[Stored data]
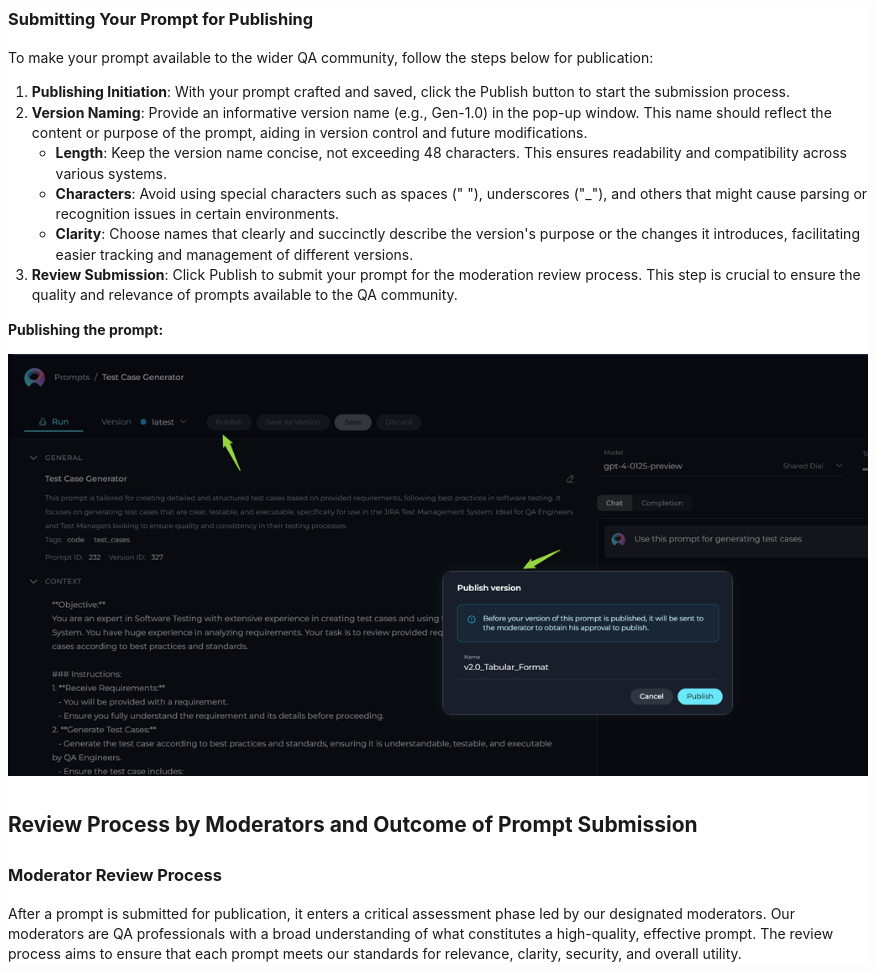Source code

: ### Submitting Your Prompt for Publishing

To make your prompt available to the wider QA community, follow the steps below for publication:

1. **Publishing Initiation**: With your prompt crafted and saved, click the Publish button to start the submission process.
2. **Version Naming**: Provide an informative version name (e.g., Gen-1.0) in the pop-up window. This name should reflect the content or purpose of the prompt, aiding in version control and future modifications.
      * **Length**: Keep the version name concise, not exceeding 48 characters. This ensures readability and compatibility across various systems.
      * **Characters**: Avoid using special characters such as spaces (" "), underscores ("_"), and others that might cause parsing or recognition issues in certain environments.
      * **Clarity**: Choose names that clearly and succinctly describe the version's purpose or the changes it introduces, facilitating easier tracking and management of different versions.
3. **Review Submission**: Click Publish to submit your prompt for the moderation review process. This step is crucial to ensure the quality and relevance of prompts available to the QA community.

**Publishing the prompt:**

![Prompts-Publishing](../img/platform/menus/prompts/Prompts-Publishing.png)

## Review Process by Moderators and Outcome of Prompt Submission

### Moderator Review Process

After a prompt is submitted for publication, it enters a critical assessment phase led by our designated moderators. Our moderators are QA professionals with a broad understanding of what constitutes a high-quality, effective prompt.
The review process aims to ensure that each prompt meets our standards for relevance, clarity, security, and overall utility.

_EXERCISE GOAL_:
Your reply should hold every line from the data that contains "available", copied in full.

_ANSWER BOX_:
To make your prompt available to the wider QA community, follow the steps below for publication:
3. **Review Submission**: Click Publish to submit your prompt for the moderation review process. This step is crucial to ensure the quality and relevance of prompts available to the QA community.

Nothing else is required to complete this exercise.